Выбрать главу

Обуреваемая слепой яростью, она ударила его: так, словно хотела нанести удар себе. Он встал и молча вышел из комнаты.

Последовала пауза, а затем она услышала, как закрылась дверь в передней. Он покинул дом.

Постепенно ее самообладание возвращалось. Когда она снова вспылила, у нее было такое чувство, будто она уходит глубоко под воду. После она вынырнула на поверхность жизни, вопрошая о том, где была и что сделала. Она стояла там, сбитая с толку, и тут же осознала две вещи: в комнате стало очень холодно и кто-то присутствовал рядом с ней.

На сей раз не было нужды оглядываться. Она и не повернулась — только смотрела на занавешенные окна, очень внимательно, словно они одни могли рассказать ей о будущем — плотными янтарными складками штор, золотыми карнизами, белыми линиями, — а за ними падал снег.

Она не оглядывалась, но дрожала от ужаса, осознавая, что серая фигура, которая все эти недели подступала все ближе, сейчас стояла почти у ее локтя. Голос отчетливо произнес:

— Я предупреждала. Это был последний раз.

В ту же минуту вошел дворецкий Онслоу. Широкоплечий, полный и румяный, это был верный дворецкий, страстный любитель церковных хоров. Он был холостяком, который, как о нем говорили, разочаровался в женщинах. Ему была дорога его старая мать, которая жила в Ливерпуле.
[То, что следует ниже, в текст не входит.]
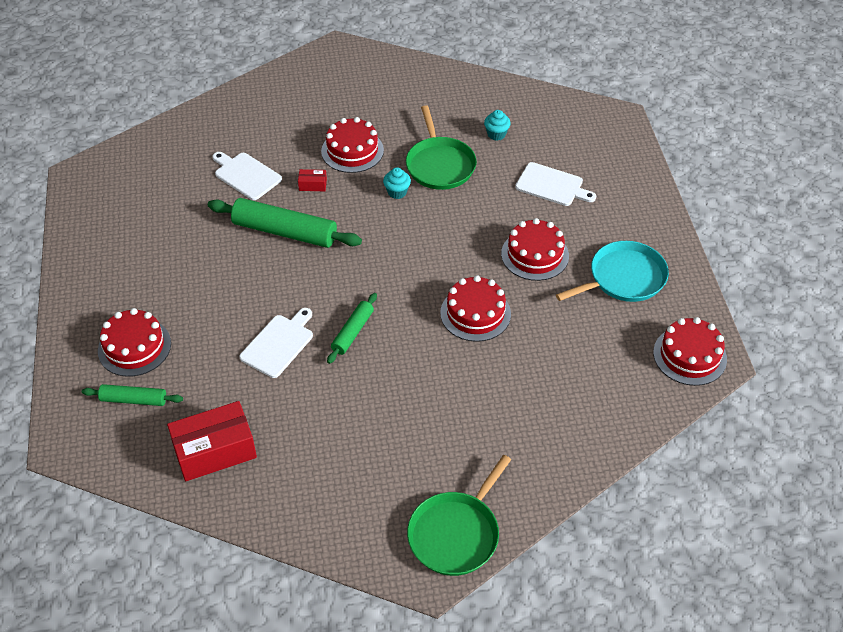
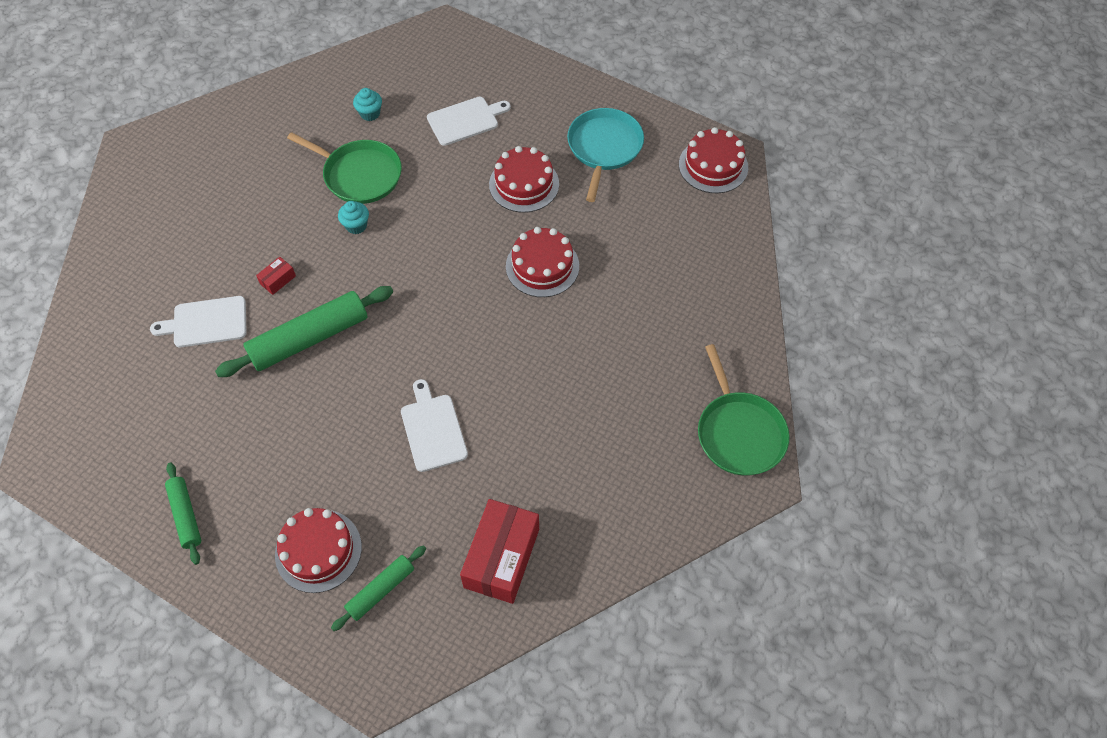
camera: 50 degrees left, 10 degrees up
red cake [321,117,384,173] -> none
green rolling pin [327,293,377,364] -> green rolling pin moved to [165,463,201,565]

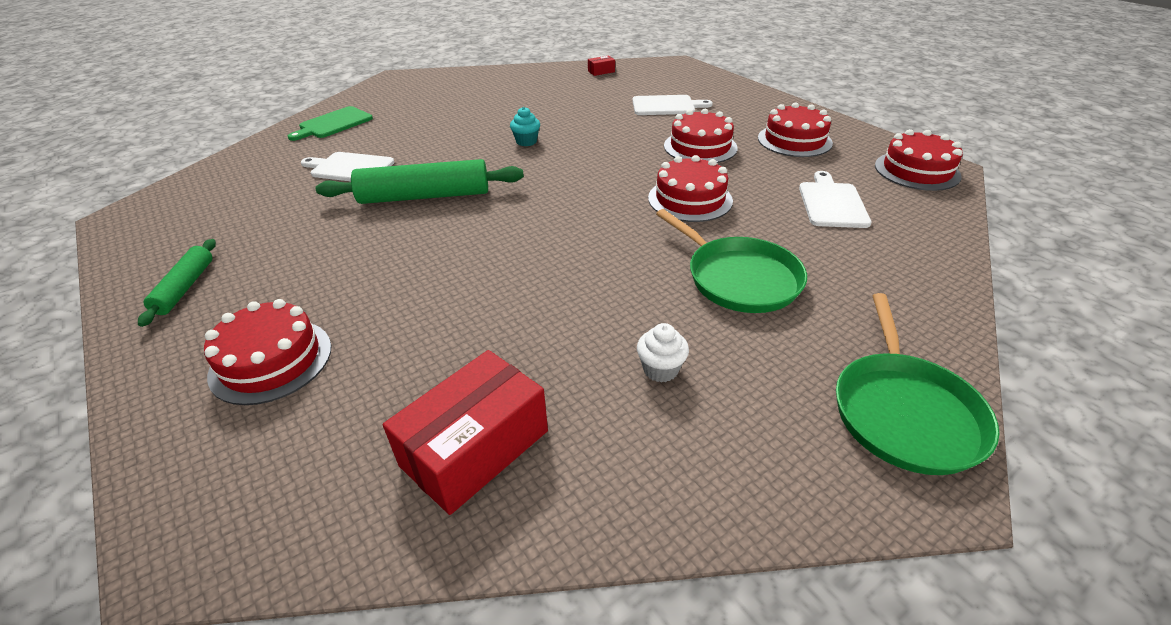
camera: 25 degrees right, 20 degrees down
red box [256,257,296,295] -> red box moved to [588,55,615,76]
green pan [287,132,402,204] -> green pan moved to [656,209,807,313]
green rolling pin [331,545,426,631] -> none
turquoise cupcake [353,88,382,121] -> none
white cutting board [401,379,468,472] -> white cutting board moved to [799,171,872,228]
turquoise pan [567,108,644,202] -> red cake [758,102,833,157]
none -> green cutting board [288,106,373,141]
none -> white cupcake [637,323,689,383]

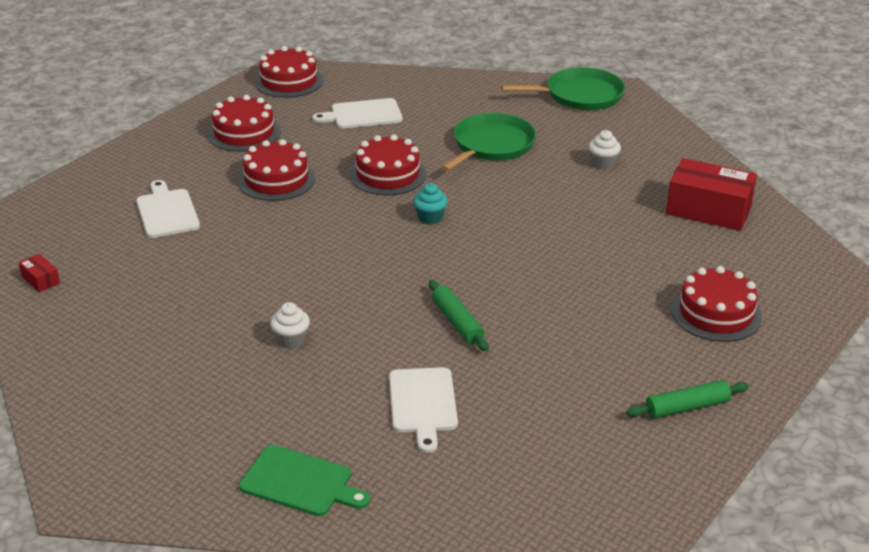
camera: 110 degrees left, 5 degrees down
green rolling pin [316,159,524,204] -> green rolling pin [429,280,489,351], size x0.55
turquoise cupcake [510,107,540,146] -> turquoise cupcake moved to [413,183,448,225]
none -> white cupcake [270,302,310,349]

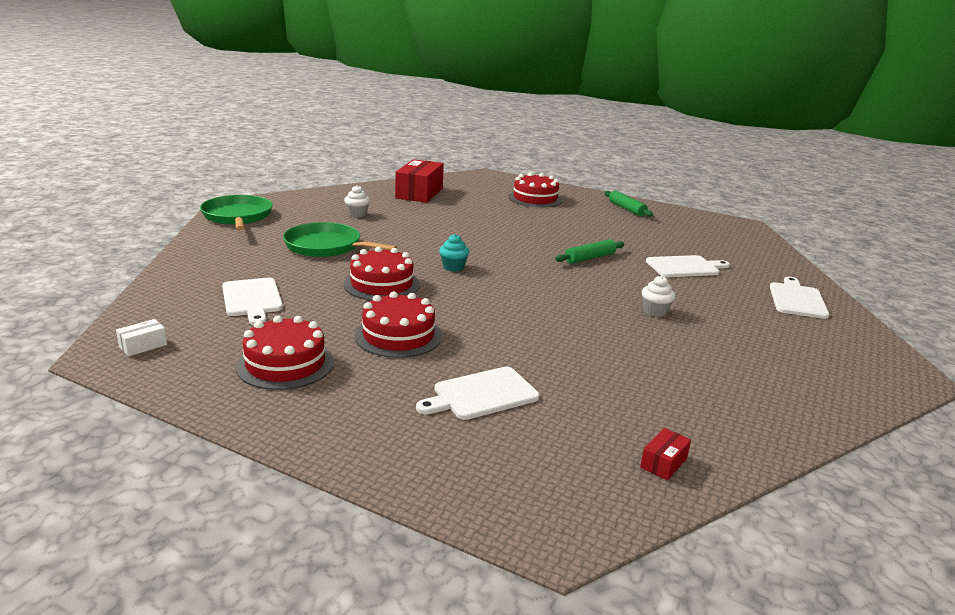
camera: 100 degrees left, 10 degrees down
green cutting board [239,445,370,516] -> white cutting board [770,277,830,319]
red cake [255,46,323,98] -> white box [116,319,167,356]

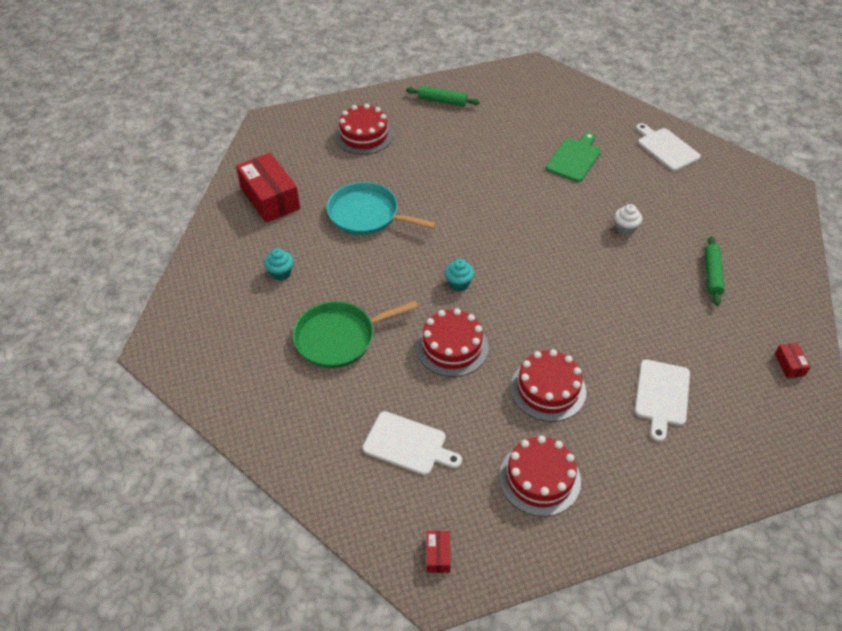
camera: 45 degrees left, 25 degrees up
white box [116,319,167,356] -> red box [427,531,451,573]
green pan [200,195,273,230] -> none
white cupcake [344,185,370,217] -> turquoise cupcake [264,248,293,281]
green rolling pin [555,239,624,264] -> green rolling pin moved to [705,236,725,306]
white cutting board [646,255,730,277] -> green cutting board [546,133,601,182]
none -> turquoise pan [327,182,437,235]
Все эти мысли пронеслись у нее в голове за секунды, когда он вошел. Она ожидала, что он также увидит серую фигуру рядом с ней. Но ничто не выдавало в нем беспокойства, он был сама беспечность.

— Мистер Фэрфакс ушел, — твердо сказала она. Конечно, он должен был что-нибудь заметить.

— Да, мадам! — ответил он, добавив с широкой улыбкой: — Идет сильный снег. И я такого ранее не видывал. Желаете, чтобы я растопил камин в гостиной, мадам?

— Нет, спасибо. Но возможно, в кабинете мистера Фэрфакса…

— Да, мадам. Я подумал, что после теплого кабинета гостиная покажется вам холоднее.

И хотя в комнате было тепло, она дрожала с головы до пят и старалась, чтобы он этого не заметил. Она очень хотела как-нибудь его задержать, попросить остаться, но через мгновение он ушел, тихо закрыв за собой дверь.

Безумное желание сбежать охватило ее, но она не могла пошевелиться. Ступни будто приросли к полу, и даже когда она изо всех сил пыталась заплакать, закричать на весь дом, из ее уст вырвался лишь тихий шепот. Тогда к ней прикоснулась холодная рука.

Она не обернулась — лишь воззвала к своей личности, прошлой жизни, смелости и жалкой силе духа, дабы встретить это чувство приближающейся смерти, безошибочно узнаваемой, как определенный запах или знакомый звон гонга. Ей снились кошмары о приближающейся смерти, и каждый раз сжималось сердце, коченели руки и ноги, приближалось удушающее ощущение катастрофы, подобное анестетику.

— Тебя предупреждали, — снова произнес голос.

Она знала, что если повернется, то увидит лицо Элинор — застывшее, бледное, беспощадное. Женщина всегда ненавидела ее, гнусно завидовала ей, защищая своего несчастного Герберта.

Глубинная злость, казалось, освободила ее. Она обнаружила, что может пошевелиться, ее конечности пришли в движение.

Она подошла к двери, побежала по коридору в переднюю. Где же она сможет быть в безопасности? Она подумала о соборе, где вечером должна состояться служба. Открыла дверь и, в чем была одета, выбежала навстречу густому, обволакивающему снегу.

Она двинулась через лужайку к двери собора. Ее тонкие черные тапочки утопали в снегу. Снег был везде — в волосах, глазах, носу, во рту, на голой шее и между грудей.

— Помогите! Помогите! Помогите! — хотелось ей закричать, но снег забился в рот. Она приближалась к свету. Собор вздымался огромным черным орлом ей навстречу.

Она упала, и в этот момент рука, намного холоднее, чем снег, поймала ее за шею. Она барахталась в снегу, а две руки, сотканные из ледяного холода, сомкнулись вокруг ее горла.

Четкий контур кольца на ее шее — последнее, что она увидела. После она лежала неподвижно: снег падал на лицо, и белые хлопья вскоре надежно ее укрыли.